It was before I began my wine career that I first tried a wine imported by Rosenthal Wine Merchant. There was a tasting of all RWM wines in early 2004, right after Spirits Wine Cellar opened. At the time I didn’t really know what I was drinking, just that they were different and much better that anything I’d had before. I can’t remember everything that was served that night but the Jean-Marc Morey Chassagne Montrachet ‘Les Chaumes’ is a wine that sticks out in my mind (and one that I love to this day).
Almost three years into working at Spirits I had the opportunity to visit Rosenthal’s warehouse while on a trip to New York. We were told that Neal doesn’t normally attend such meetings anymore, as he was 30+ years into his importing career and starting to take a “step back,” spending more time at his farm in upstate New York (where he and his wife raise honey bees, chickens for eggs, and grow organic fruits and vegetables) and with his winemakers, traveling regularly to various regions of France and Italy plus a few areas in Switzerland and Spain. As we were about to sit down to sample a line-up of around 30 wines (with the second-in-command at the time and Trey Stephenson, our regional sales representative) one of the massive garage doors opened up (it was a snowy January evening), an old beat-up Volvo pulled in and Neal Rosenthal got out of the car. He was an unassuming man with friendly eyes and rosy cheeks- probably due to the cold weather. Neal said his time was limited but he would stick around for a bit; we began to taste through the massive (and to me intimidating) selection while he spoke of his position and producers.

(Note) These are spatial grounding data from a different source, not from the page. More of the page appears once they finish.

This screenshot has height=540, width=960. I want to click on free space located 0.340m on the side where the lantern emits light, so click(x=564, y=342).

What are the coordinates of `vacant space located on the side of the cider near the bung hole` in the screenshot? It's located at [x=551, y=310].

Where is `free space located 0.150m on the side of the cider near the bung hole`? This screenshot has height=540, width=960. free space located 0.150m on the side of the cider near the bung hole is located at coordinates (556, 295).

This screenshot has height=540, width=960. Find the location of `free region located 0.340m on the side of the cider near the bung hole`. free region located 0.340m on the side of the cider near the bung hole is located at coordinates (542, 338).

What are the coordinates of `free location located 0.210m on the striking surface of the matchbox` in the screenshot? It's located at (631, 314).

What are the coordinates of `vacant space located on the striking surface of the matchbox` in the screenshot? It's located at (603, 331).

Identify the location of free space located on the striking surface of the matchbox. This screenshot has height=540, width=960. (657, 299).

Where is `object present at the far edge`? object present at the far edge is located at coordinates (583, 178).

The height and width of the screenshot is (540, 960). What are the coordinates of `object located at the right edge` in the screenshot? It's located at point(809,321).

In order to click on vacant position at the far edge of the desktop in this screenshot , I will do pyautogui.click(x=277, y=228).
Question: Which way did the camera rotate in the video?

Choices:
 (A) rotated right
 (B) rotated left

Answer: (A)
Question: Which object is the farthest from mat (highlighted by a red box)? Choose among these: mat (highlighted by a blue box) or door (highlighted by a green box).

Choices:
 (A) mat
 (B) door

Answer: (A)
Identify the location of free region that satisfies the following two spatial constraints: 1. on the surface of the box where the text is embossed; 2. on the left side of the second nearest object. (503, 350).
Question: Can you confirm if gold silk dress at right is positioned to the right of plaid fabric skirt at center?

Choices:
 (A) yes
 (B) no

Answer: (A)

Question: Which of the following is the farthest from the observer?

Terroir was the primary subject that he covered- the core of his philosophy- he has devoted his entire career to the concept that wines must reflect their origins and offer a “sense of place” and his portfolio is comprised of only those that adhere strictly to this policy. He spoke of his dedication to small, family-owned and operated producers; most have been making wine for generations and passed down their holdings, traditions and customs from father to son and mother to daughter, some encompassing many lifetimes. He enumerated on the globalization of the wine business, talked of trends- both current and past- and the adversity that he has faced while clinging to his principles.
As I listened, trying my best to absorb every word, and tasted one wine after the next, most new to me and perhaps over my head at the time, something clicked- I began to realize that this business of selling wine is about more than just putting products on the shelf and watching them move out the door- it is about painstakingly hard work, devotion, family, tradition, passion, productivity and pleasure. Similarly to RWM and all but one of their producers (which is operated by nuns), Spirits is family-owned and operated; Neal and his wife Kerry Madigan are partners in business and in life, just like Matt and me.
Neal left about half way through the presentation (he was headed up to his farm and needed to get on the road before the weather got worse); I had one moment to speak with him, just enough time to shake his hand, introduce myself and tell him I’m from Tuscaloosa; however, my wine views were permanently changed from that point forward.
When we drink wine at home 1 out of 2 are imported by RWM; this is because I know what to expect, that they will over-deliver, that for the price the wines are always better than others from “better known,” “flashy,” or perhaps “trendy” producers. Just as a “rose is a rose is a rose” a Rosenthal wine is a Rosenthal wine.
(This year Neal Rosenthal was nominated for a James Beard Award- Outstanding Wine, Spirits or Beer Professional- along with four others. He didn’t win, but of course I believe that he should’ve.)